> _PROBLEM DETAILS_:
From the pynndescent documentation excerpt, extract the passage starting with "XtCSR sparse matrix, shape" and going on through "an explicit value.".
··· SOURCE ···
XtCSR sparse matrix, shape (n_samples_transform, n_samples_fit)

Xt[i, j] is assigned the weight of edge that connects i to j. Only the neighbors have an explicit value.

A number of internal functions can also be accessed separately for more fine tuned work.

Distance Functions

pynndescent.distances.alternative_cosine(x, y)

Alternative cosine distance using log transform.

A transformed version of cosine distance suitable for the bounded-radius search algorithm. Uses negative log of the cosine similarity.

\[D_{alt}(x, y) = \log_2\left(\frac{\|x\| \|y\|}{\langle x, y \rangle}\right)\]

Returns FLOAT32_MAX for non-positive cosine similarities (treating them as infinitely far). Use correct_alternative_cosine to convert back to standard cosine distance.

pynndescent.distances.alternative_dot(x, y)

Alternative dot product distance using log transform.

A transformed version of dot product distance suitable for the bounded-radius search algorithm. Uses negative log of the dot product.
··· EXTRACTED RECORDS ···
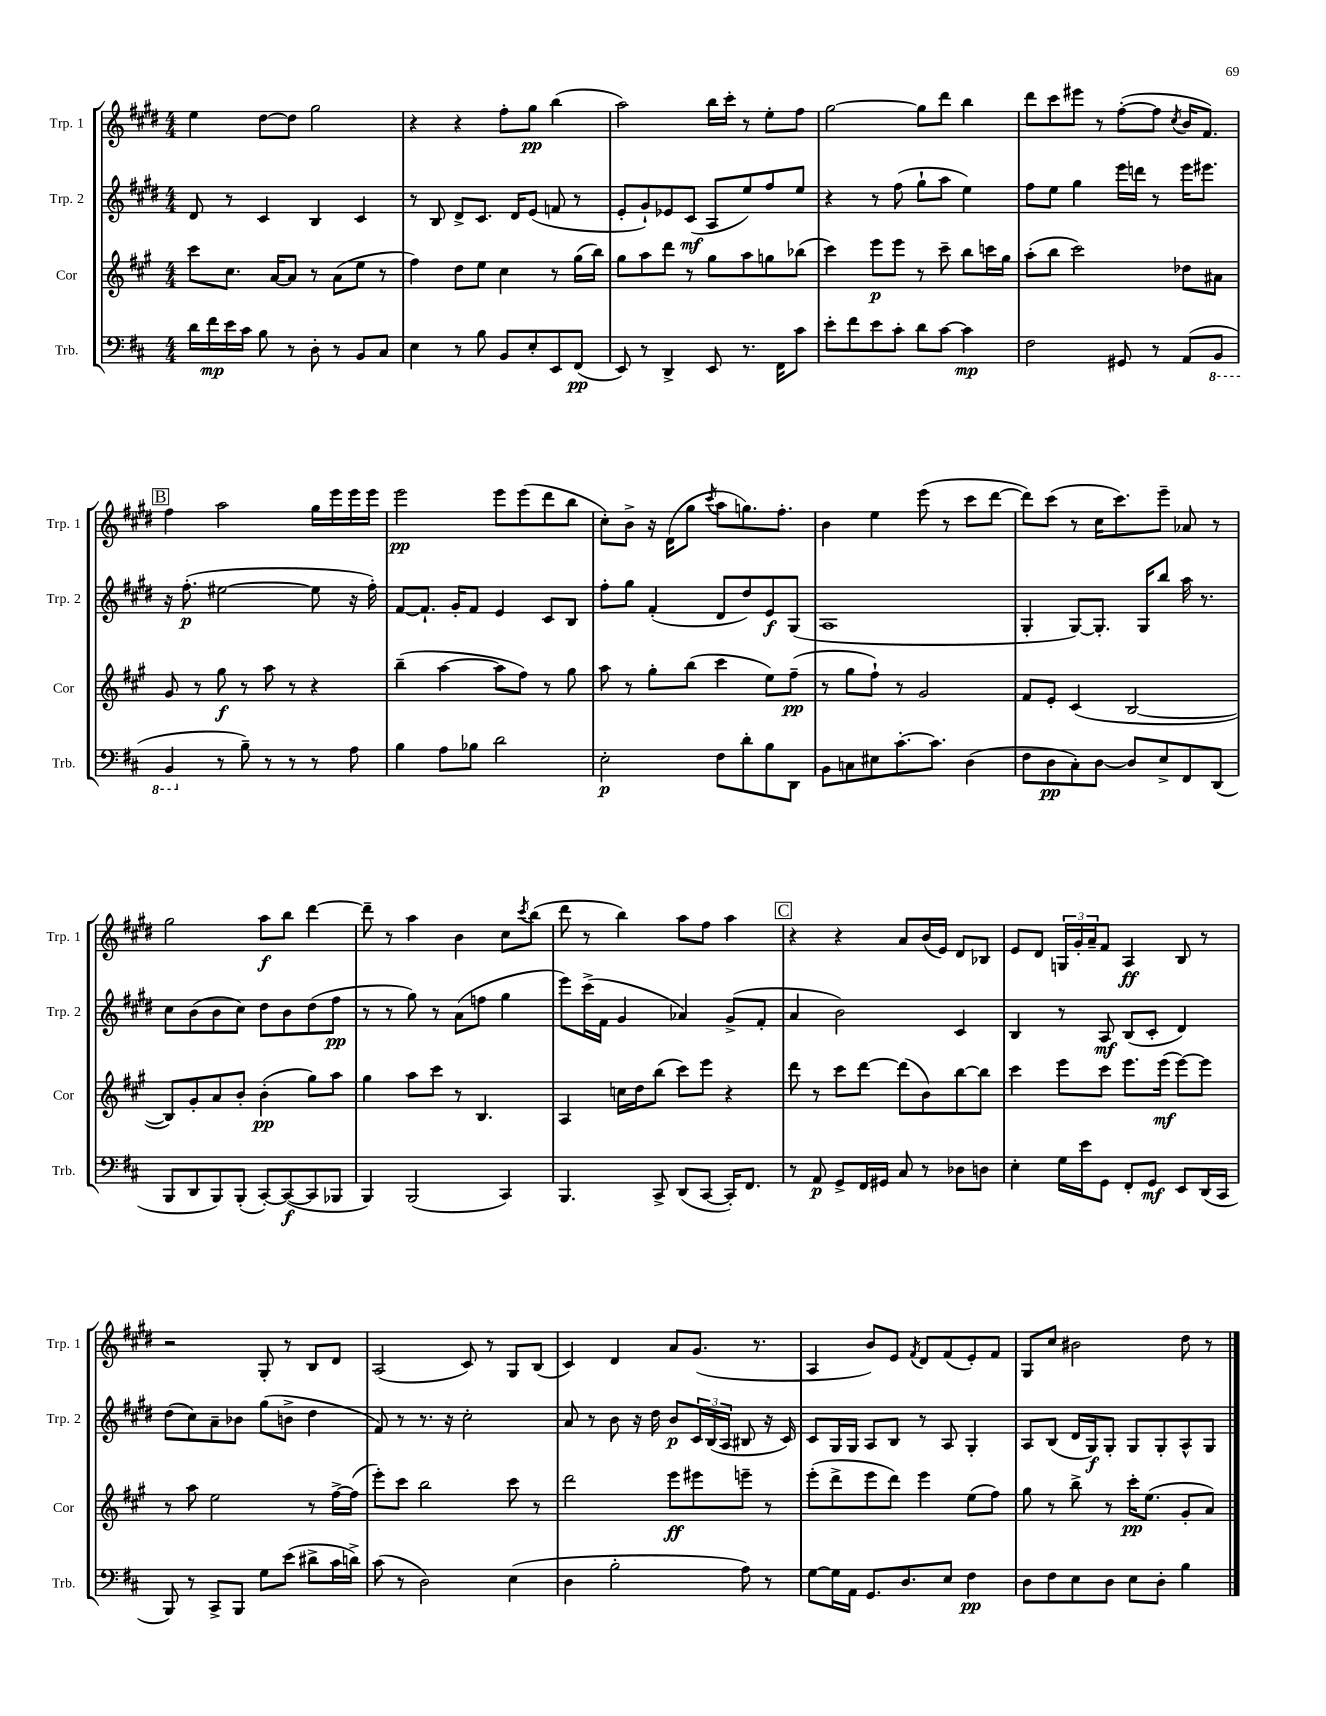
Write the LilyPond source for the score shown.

<<
\new StaffGroup <<
\new Staff = "s0" \with { instrumentName = "Trp. 1" shortInstrumentName = "Trp. 1" } {
    \clef treble \key e \major \numericTimeSignature \time 4/4
    e''4 dis''8~ dis''8 gis''2 |
    r4 r4 fis''8-. gis''8\pp b''4( |
    a''2) b''16 cis'''16-. r8 e''8-. fis''8 |
    gis''2~ gis''8 dis'''8 b''4 |
    dis'''8 cis'''8 eis'''8 r8 fis''8~-.( fis''8 \acciaccatura { cis''8 } b'16 fis'8.) |
    \mark \markup { \box "B" } fis''4 a''2 gis''16 e'''16 e'''16 e'''16 |
    e'''2\pp e'''8 e'''8( dis'''8 b''8 |
    cis''8-.) b'8-> r16 dis'16( gis''8 \acciaccatura { cis'''8 } a''8 g''8.) fis''8.-. |
    b'4 e''4 e'''8( r8 cis'''8 dis'''8~ |
    dis'''8) cis'''8( r8 cis''16 cis'''8.) e'''8-- aes'8 r8 |
    gis''2 a''8\f b''8 dis'''4~ |
    dis'''8-- r8 a''4 b'4 cis''8 \acciaccatura { cis'''8 } b''8( |
    dis'''8 r8 b''4) a''8 fis''8 a''4 |
    \mark \markup { \box "C" } r4 r4 a'8 b'16( e'16) dis'8 bes8 |
    e'8 dis'8 \tuplet 3/2 { g16 gis'16-. a'16-- } fis'8 a4\ff b8 r8 |
    r2 gis8-. r8 b8 dis'8 |
    a2( cis'8) r8 gis8 b8( |
    cis'4) dis'4 a'8 gis'8.( r8. |
    a4 b'8) e'8 \acciaccatura { fis'8 } dis'8 fis'8( e'8-.) fis'8 |
    gis8 cis''8 bis'2 dis''8 r8 \bar "|." |
}
\new Staff = "s1" \with { instrumentName = "Trp. 2" shortInstrumentName = "Trp. 2" } {
    \clef treble \key e \major \numericTimeSignature \time 4/4
    dis'8 r8 cis'4 b4 cis'4 |
    r8 b8 dis'8-> cis'8. dis'16 e'8( f'8 r8 |
    e'8-. gis'8-!) ees'8 cis'8\mf( a8 e''8) fis''8 e''8 |
    r4 r8 fis''8( gis''8-! a''8 e''4) |
    fis''8 e''8 gis''4 e'''16 d'''16 r8 e'''16 eis'''8. |
    \mark \markup { \box "B" } r16 fis''8.-.\p( eis''2~ eis''8 r16 fis''16-.) |
    fis'8~ fis'8.-! gis'16-. fis'8 e'4 cis'8 b8 |
    fis''8-. gis''8 fis'4-.( dis'8 dis''8) e'8\f gis8( |
    a1 |
    gis4-. gis8~) gis8.-. gis16 b''8 a''16 r8. |
    cis''8 b'8( b'8 cis''8) dis''8 b'8 dis''8( fis''8\pp |
    r8 r8 gis''8) r8 a'8( f''8 gis''4 |
    e'''8) cis'''16->( fis'16 gis'4 aes'4) gis'8->( fis'8-. |
    \mark \markup { \box "C" } a'4 b'2) cis'4 |
    b4 r8 a8\mf b8( cis'8-. dis'4) |
    dis''8( cis''8) a'8-- bes'8 gis''8( b'8-> dis''4 |
    fis'8) r8 r8. r16 cis''2-. |
    a'8 r8 b'8 r16 dis''16 b'8\p \tuplet 3/2 { cis'16 b16( a16 } bis8 r16 cis'16) |
    cis'8 gis16 gis16 a8 b8 r8 a8 gis4-. |
    a8 b8( dis'16 gis16\f) gis8-. gis8 gis8-. a8-^ gis8 \bar "|." |
}
\new Staff = "s2" \with { instrumentName = "Cor" shortInstrumentName = "Cor" } {
    \clef treble \key a \major \numericTimeSignature \time 4/4
    cis'''8 cis''8. a'16~ a'8 r8 a'8( e''8 r8 |
    fis''4) d''8 e''8 cis''4 r8 gis''16( b''16) |
    gis''8 a''8 d'''8 r8 gis''8 a''8 g''8 bes''8( |
    cis'''4) e'''8\p e'''8 r8 cis'''8-- b''8 c'''16 gis''16 |
    a''8-.( b''8 cis'''2) des''8 ais'8 |
    \mark \markup { \box "B" } gis'8 r8 gis''8\f r8 a''8 r8 r4 |
    b''4--( a''4~ a''8 fis''8) r8 gis''8 |
    a''8 r8 gis''8-. b''8( cis'''4 e''8) fis''8--\pp( |
    r8 gis''8 fis''8-!) r8 gis'2 |
    fis'8 e'8-. cis'4( b2~ |
    b8) gis'8-. a'8 b'8-. b'4-.\pp( gis''8) a''8 |
    gis''4 a''8 cis'''8 r8 b4. |
    a4 c''16 d''16 b''8( cis'''8) e'''8 r4 |
    \mark \markup { \box "C" } d'''8 r8 cis'''8 d'''8~ d'''8( b'8) b''8~ b''8 |
    cis'''4 e'''8 cis'''8 e'''8. e'''16\mf( e'''8~) e'''8 |
    r8 a''8 e''2 r8 fis''16~-> fis''16( |
    e'''8-.) cis'''8 b''2 cis'''8 r8 |
    d'''2 e'''8\ff eis'''8 e'''8-- r8 |
    e'''8-.( d'''8-> e'''8 d'''8) e'''4 e''8( fis''8) |
    gis''8 r8 b''8-> r8 cis'''16-.\pp e''8.( gis'8-. a'8) \bar "|." |
}
\new Staff = "s3" \with { instrumentName = "Trb." shortInstrumentName = "Trb." } {
    \clef bass \key d \major \numericTimeSignature \time 4/4
    d'16 fis'16\mp e'16 cis'16 b8 r8 d8-. r8 b,8 cis8 |
    e4 r8 b8 b,8 e8-. e,8 fis,8\pp( |
    e,8) r8 d,4-> e,8 r8. fis,16 cis'8 |
    e'8-. fis'8 e'8 cis'8-. d'8 cis'8~ cis'4\mp |
    fis2 gis,8 r8 a,8( \ottava #-1 b,,8 |
    \mark \markup { \box "B" } b,,4 \ottava #0 r8 b8--) r8 r8 r8 a8 |
    b4 a8 bes8 d'2 |
    e2-.\p fis8 d'8-. b8 d,8 |
    b,8 c8 eis8 cis'8.~-. cis'8. d4( |
    fis8 d8\pp cis8-.) d8~ d8 e8-> fis,8 d,8( |
    b,,8 d,8 b,,8) b,,8-.( cis,8~-.) cis,8~\f( cis,8 bes,,8 |
    b,,4) b,,2( cis,4) |
    b,,4. cis,8-> d,8( cis,8~ cis,16-.) fis,8. |
    \mark \markup { \box "C" } r8 a,8\p g,8-> fis,16 gis,16 cis8 r8 des8 d8 |
    e4-. g16 e'16 g,8 fis,8-. g,8\mf e,8 d,16( cis,16 |
    b,,8) r8 cis,8-> b,,8 g8 e'8( dis'8-> cis'16 d'16->) |
    cis'8( r8 d2) e4( |
    d4 b2-. a8) r8 |
    g8~ g16 a,16 g,8. d8. e8 fis4\pp |
    d8 fis8 e8 d8 e8 d8-. b4 \bar "|." |
}
>>
>>
\layout { \context { \Score \remove "Bar_number_engraver" } }
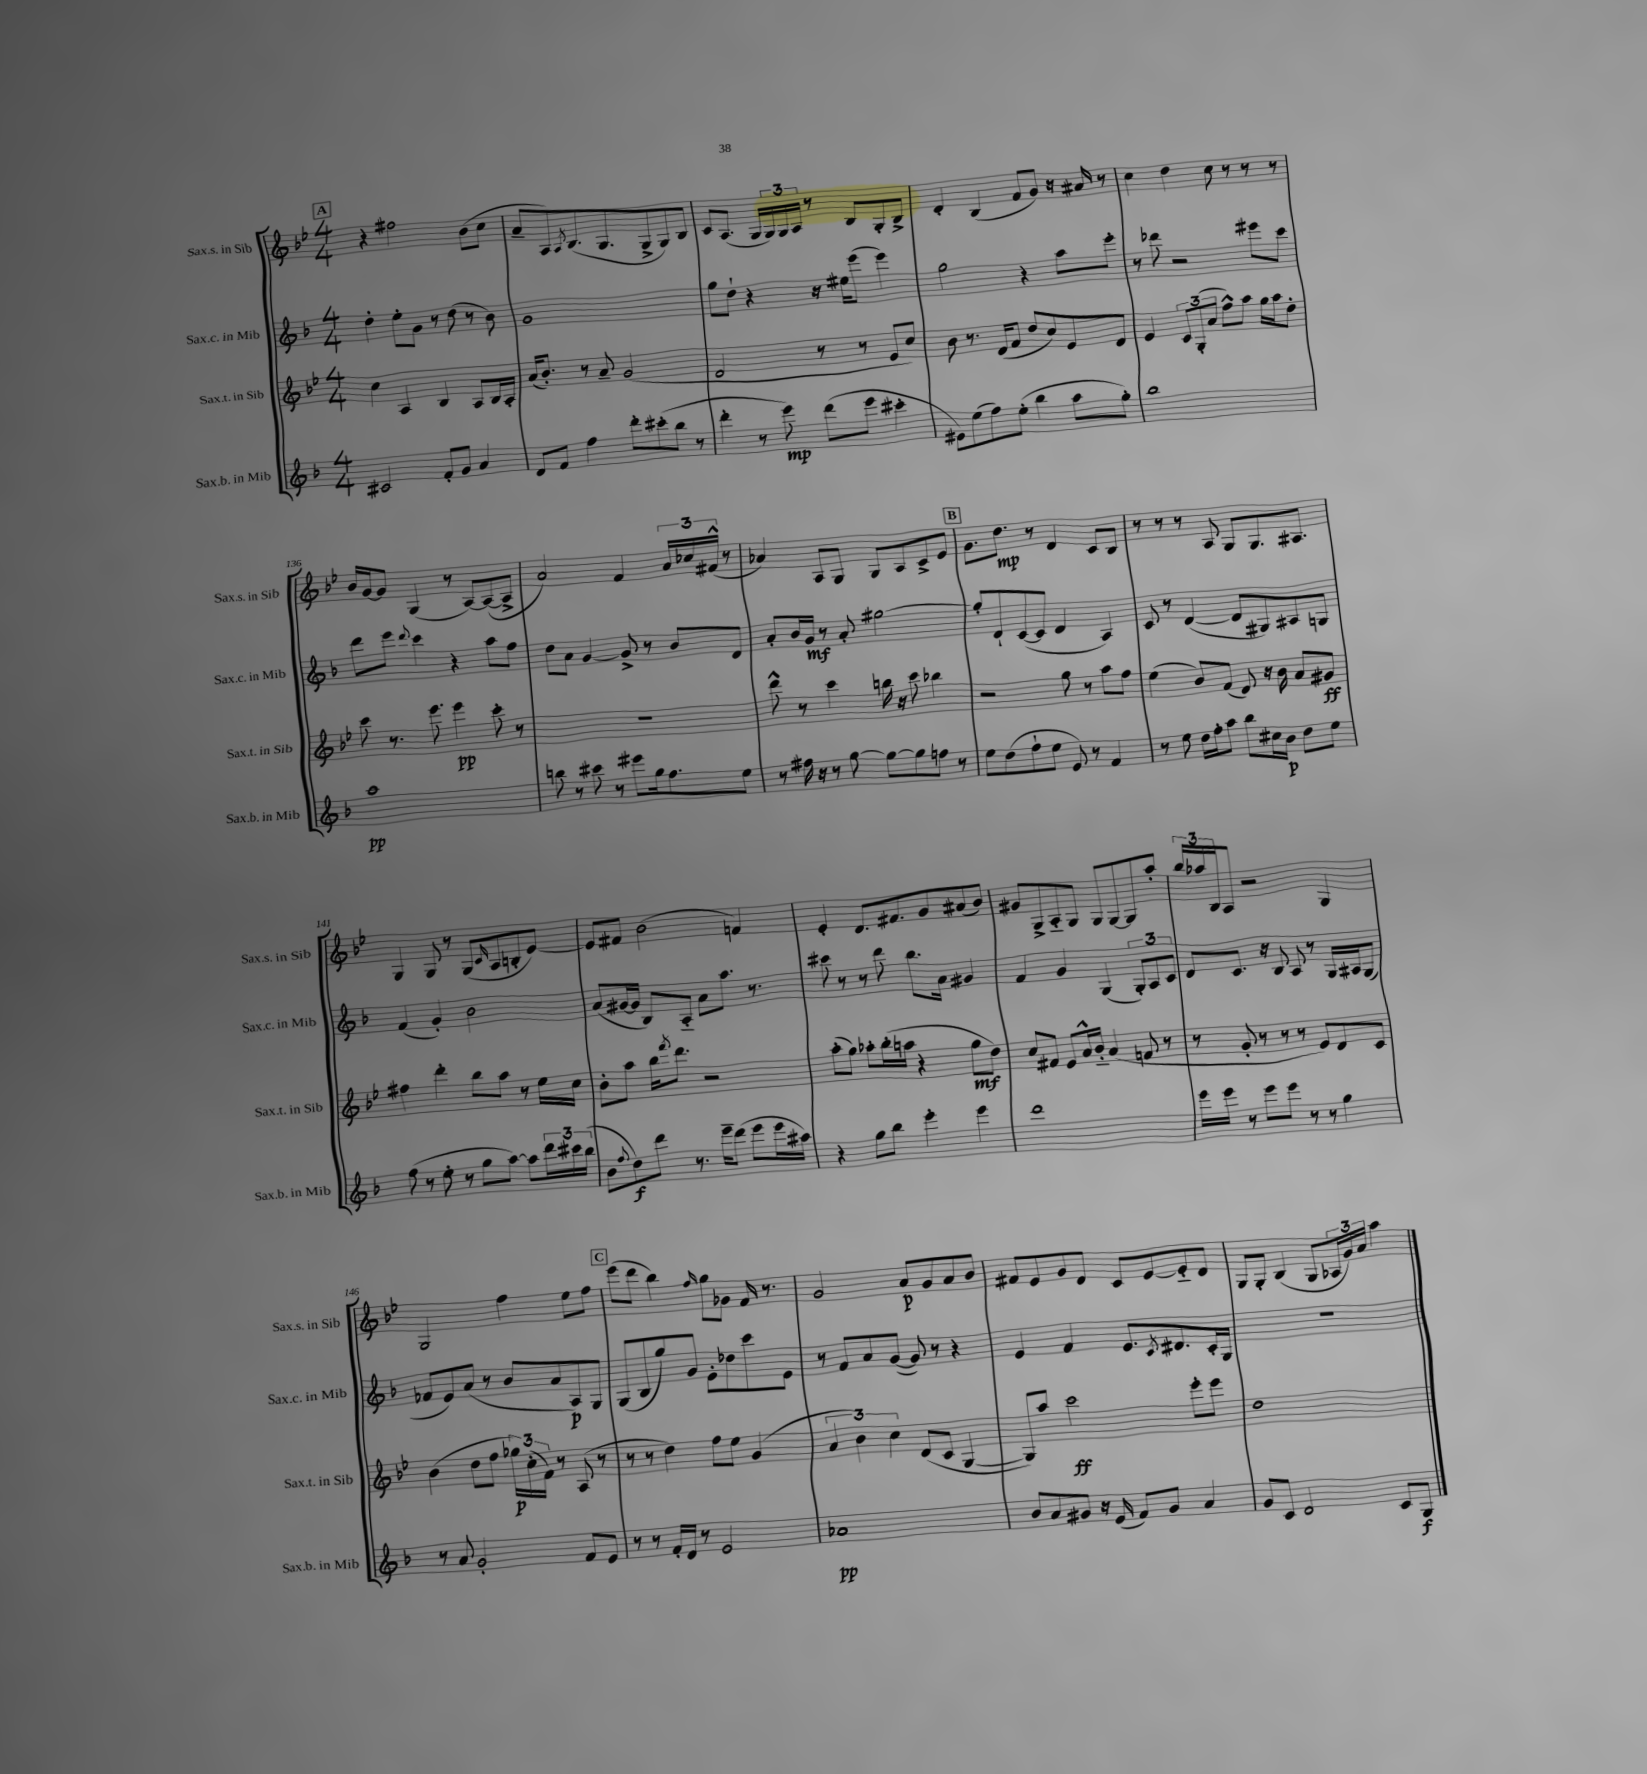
···
> _SOLUTION_:
XtCSR sparse matrix, shape (n_samples_transform, n_samples_fit)

Xt[i, j] is assigned the weight of edge that connects i to j. Only the neighbors have an explicit value.